[AVAILABLE DATA]
--------------------------------
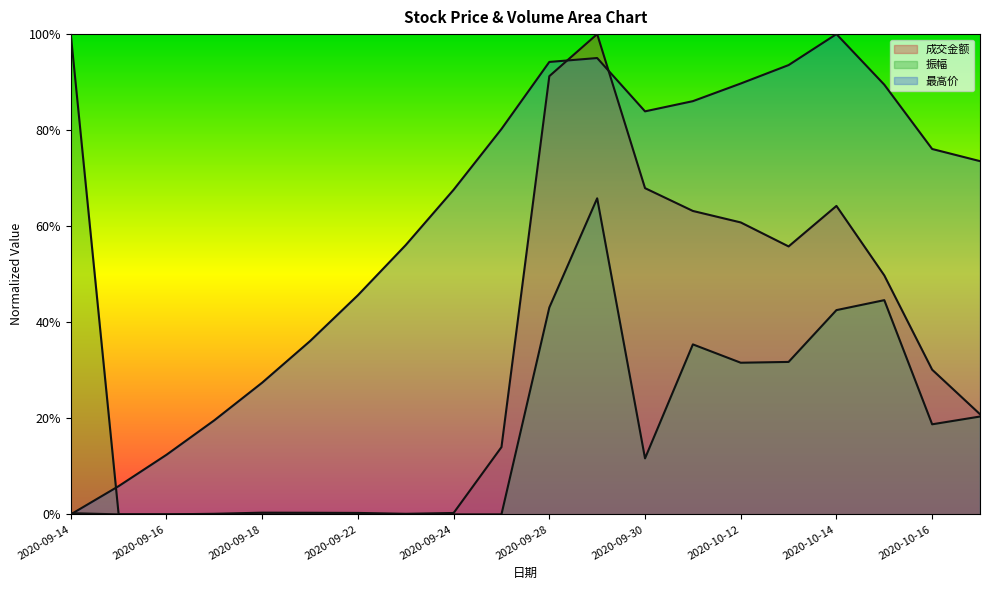

The 成交金额 series shows 0.0 at 2020-09-23. True or false?

True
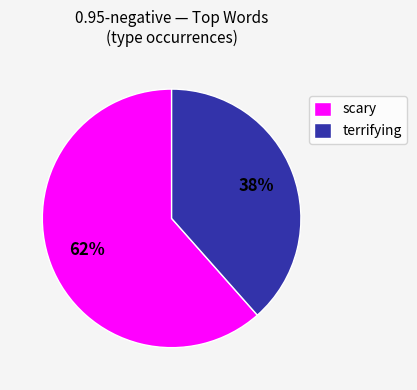

Which category has the biggest portion of the pie?

scary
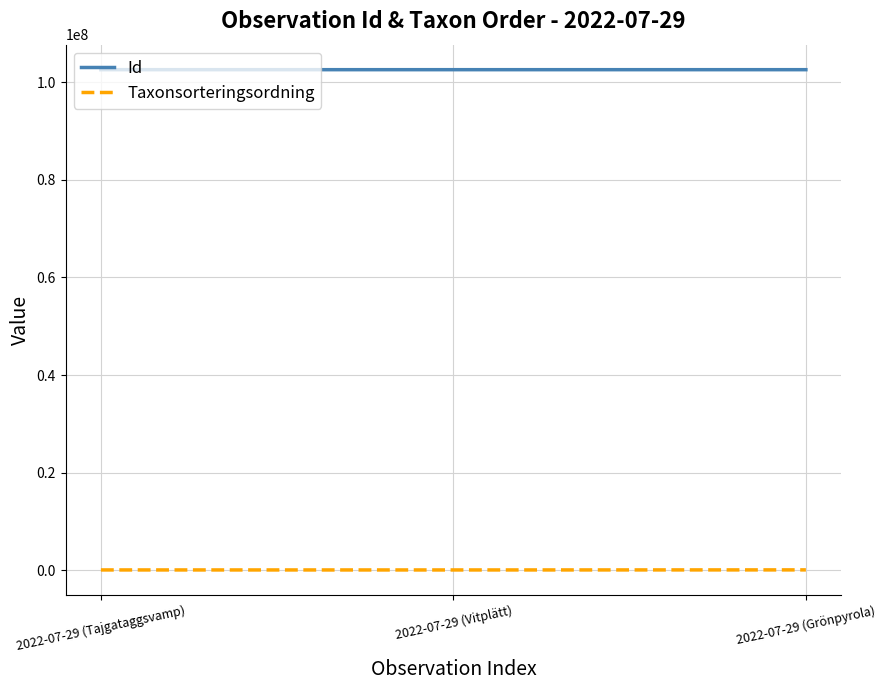

Where is Taxonsorteringsordning nearest to the value 96291?

2022-07-29 (Tajgataggsvamp)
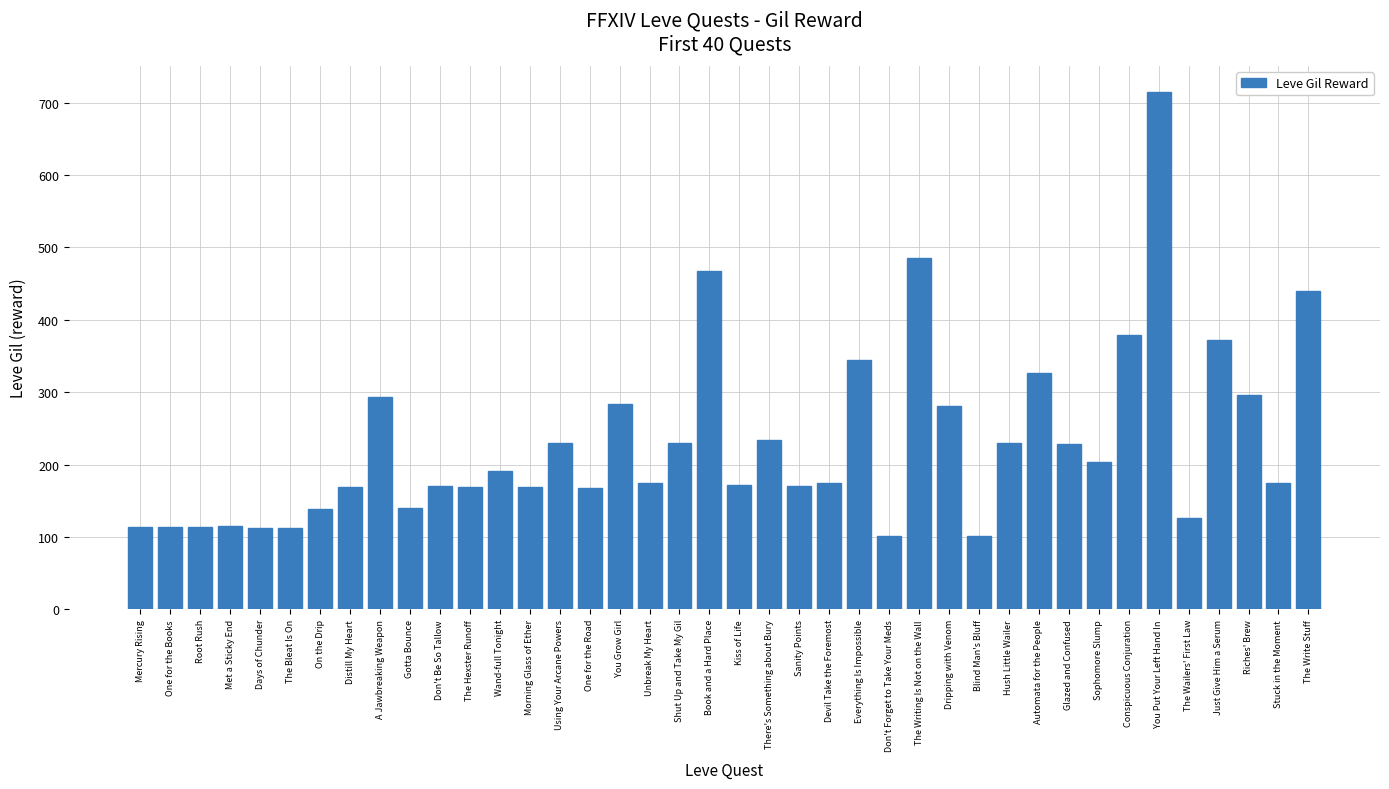

What is the sum of the values at There's Something about Bury and The Wailers' First Law?

360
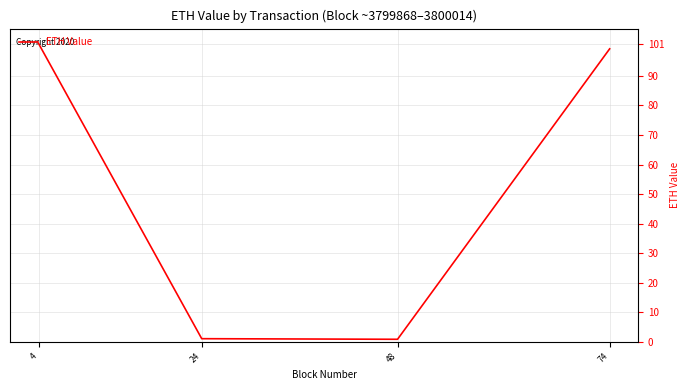

What is the ratio of the value at 4 to the value at 74?

1.0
--------------------------------
[ASSIGNED TASK] Reproduce the listing above word for word from start to finish, leaving out the pictures.

[RESULT OF THIS TASK]
The 成交金额 series shows 0.0 at 2020-09-23. True or false?

True

Which category has the biggest portion of the pie?

scary

Where is Taxonsorteringsordning nearest to the value 96291?

2022-07-29 (Tajgataggsvamp)

What is the sum of the values at There's Something about Bury and The Wailers' First Law?

360

What is the ratio of the value at 4 to the value at 74?

1.0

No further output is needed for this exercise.